The key issue here is public awareness -- which means giving people who can explain and verify all of the above, an opportunity to communicate to empower people rather than the portrayal of a series of one-sided opposing arguments as is so often the case on air, in print, on screen, in the back of a taxi-cab and in the pub. Debate is a product of pedagogy and ideology. Empowered discussion is a product of compassion and empathy.

I wonder if Bush, Blair, Thatcher, Chirac, Putin et al., had the patience of the Dalai Lama, the determnination of Nelson Mandela, the clarity of Ghandi and the self-honesty of those many people who have experienced psychotherapy/counselling and conflict resolution in their own lives, would we be doing what we are doing now?

Kindest Regards


Corneilius D. Crowley

20 October 2001 Letter to The Times, The Independent, The Guardian, The Sun

To whom it may concern,

Resolutions made by the United Nations General Assembly must be unanimous before action may be taken to effect them. That is its strength.

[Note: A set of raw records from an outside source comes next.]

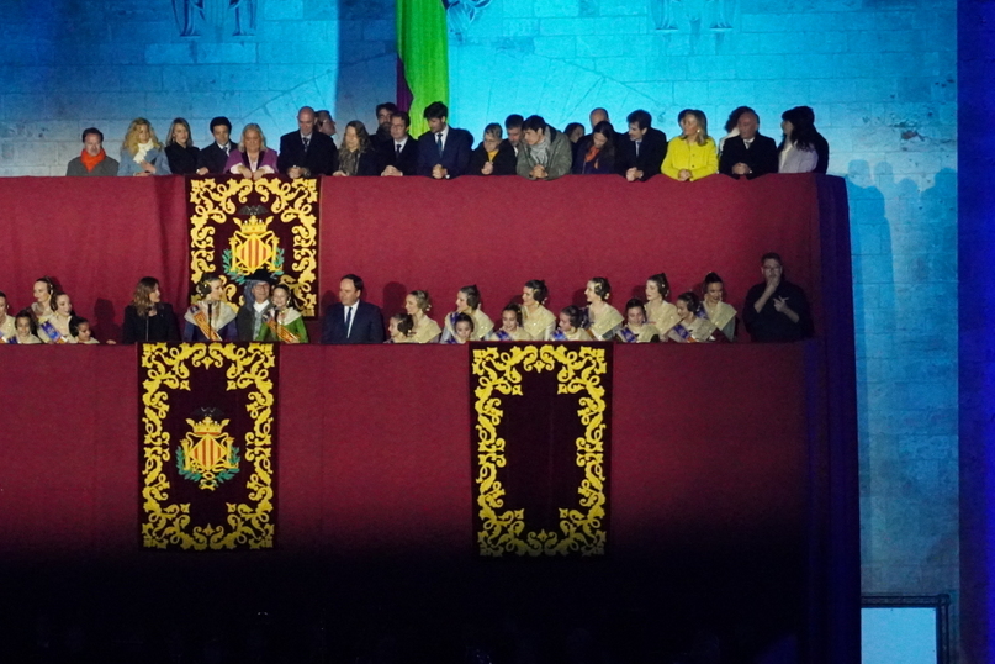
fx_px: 6163
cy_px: 274
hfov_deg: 9.2
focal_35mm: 223
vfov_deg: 6.2
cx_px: 269
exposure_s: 1/500
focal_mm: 100
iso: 12800
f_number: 5
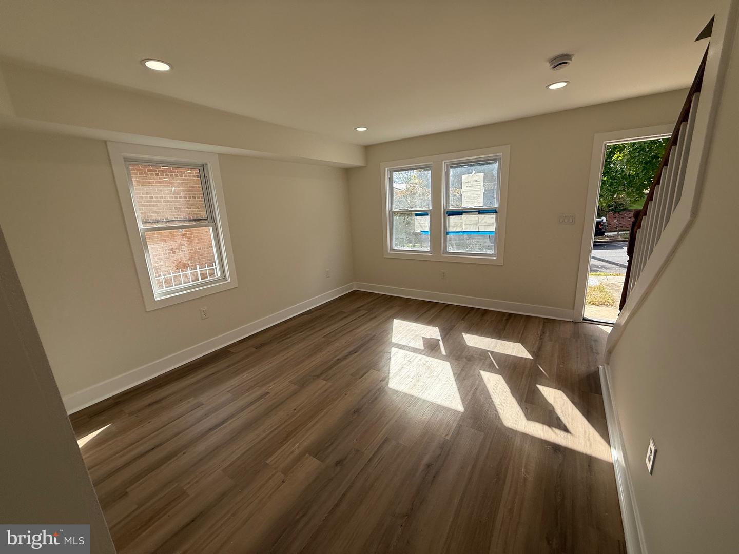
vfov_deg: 85.7
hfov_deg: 102.1
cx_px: 370
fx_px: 299
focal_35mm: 14
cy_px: 277
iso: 64
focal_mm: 2.22
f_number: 2.2
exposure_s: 1/694
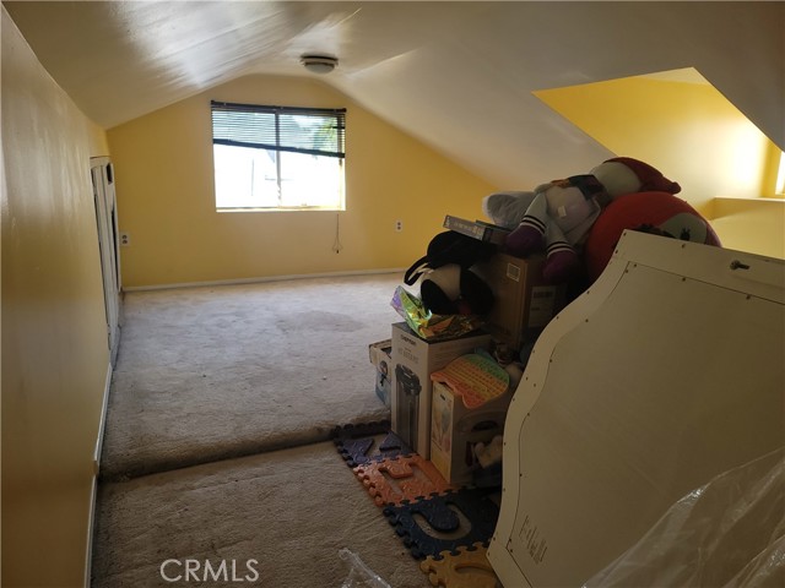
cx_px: 392
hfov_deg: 69.4
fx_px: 567
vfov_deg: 54.9
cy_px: 294
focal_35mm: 25
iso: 64
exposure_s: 1/60
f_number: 1.8
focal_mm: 7
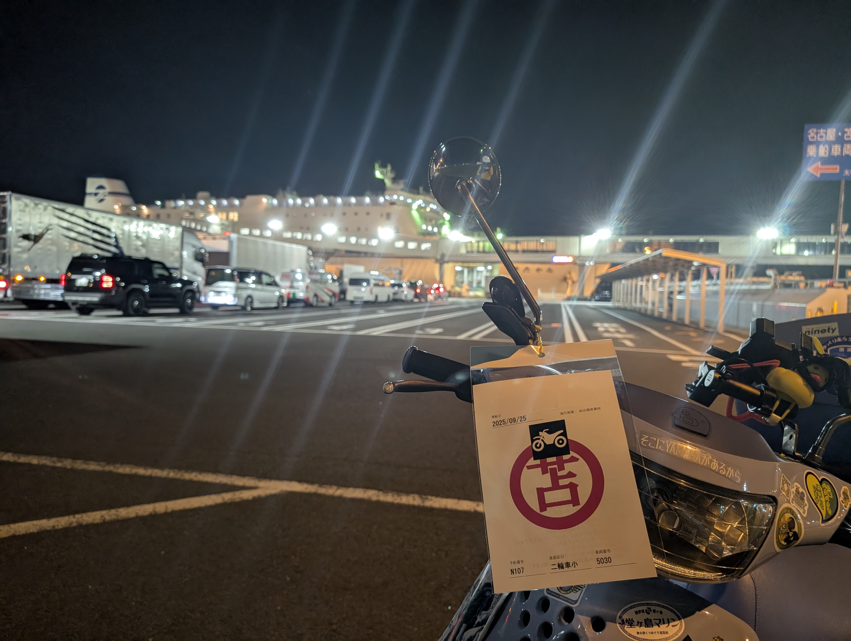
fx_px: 591
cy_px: 320
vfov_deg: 56.9
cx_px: 426
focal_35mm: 24
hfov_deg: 71.5
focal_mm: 6.9
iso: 277
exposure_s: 1/33.3
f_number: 1.68
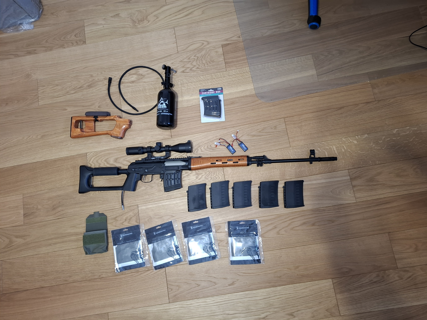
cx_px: 214
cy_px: 160
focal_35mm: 23
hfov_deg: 73.9
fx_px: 284
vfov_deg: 58.9
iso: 400
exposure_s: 1/33
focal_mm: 5.54
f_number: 1.8
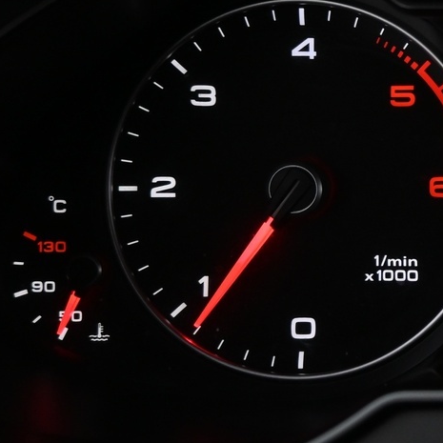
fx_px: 1093
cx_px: 670
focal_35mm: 75
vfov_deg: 22.8
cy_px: 154
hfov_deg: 19.8
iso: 800
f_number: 3.5
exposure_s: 1/40
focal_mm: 17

Yet, when the General Assembly reaches a decision, those members who hold veto rights can simply say no to the resolution without any legal requirement of explanation or substantiated justification to the assembly or they can choose to abstain. And the result is that the resolution can go no further. It cannot require further discussion, negotiation or in any way further the development of that particular Resolution.

The Assembly is forced to start all over again, to try to make a new resolution, less critical than the previous, in the hope that it will get past the veto holders (hidden) objections. Either way it's just a sulk. That is its weakness.

The United Nations General Assembly is subject to a convention, (the veto), that is widely held to be undemocratic. What kind of democracy is possible with such a situation? Only the democracy of the big sulk!

The General Assembly of The United Nations, after 7 years of discussions, has come to the conclusion that the veto is undemocratic, and that change is now required for the greater good of all nations. I qoute UN GA Press release 9826 17 November 2000 wherein it said:

"With the sole exception of the permanent five members of the Security Council, Member States found the veto and its present practise outdated and unacceptable, as it ran counter to the democratic character of the United Nations."

We the people have spoken. We demand real accountability at National and International Governance level. I call on everyone who can, in whatever way they see fit, to join in the campaign, to insist that the veto be rescinded and that the United Nations be finally allowed to carry out it's mandate, which is to end war by bringing conflicting parties to the negotiation table.

This insane situation where the champions of democracy are party to a most undemocratic law, which undermines the very organ of international democracy and human rights from being that instrument, has got to be remedied. We must do this for all our children. Anything less may well constitute a direct breach of the duty of care, the principle that underlies the justice of law.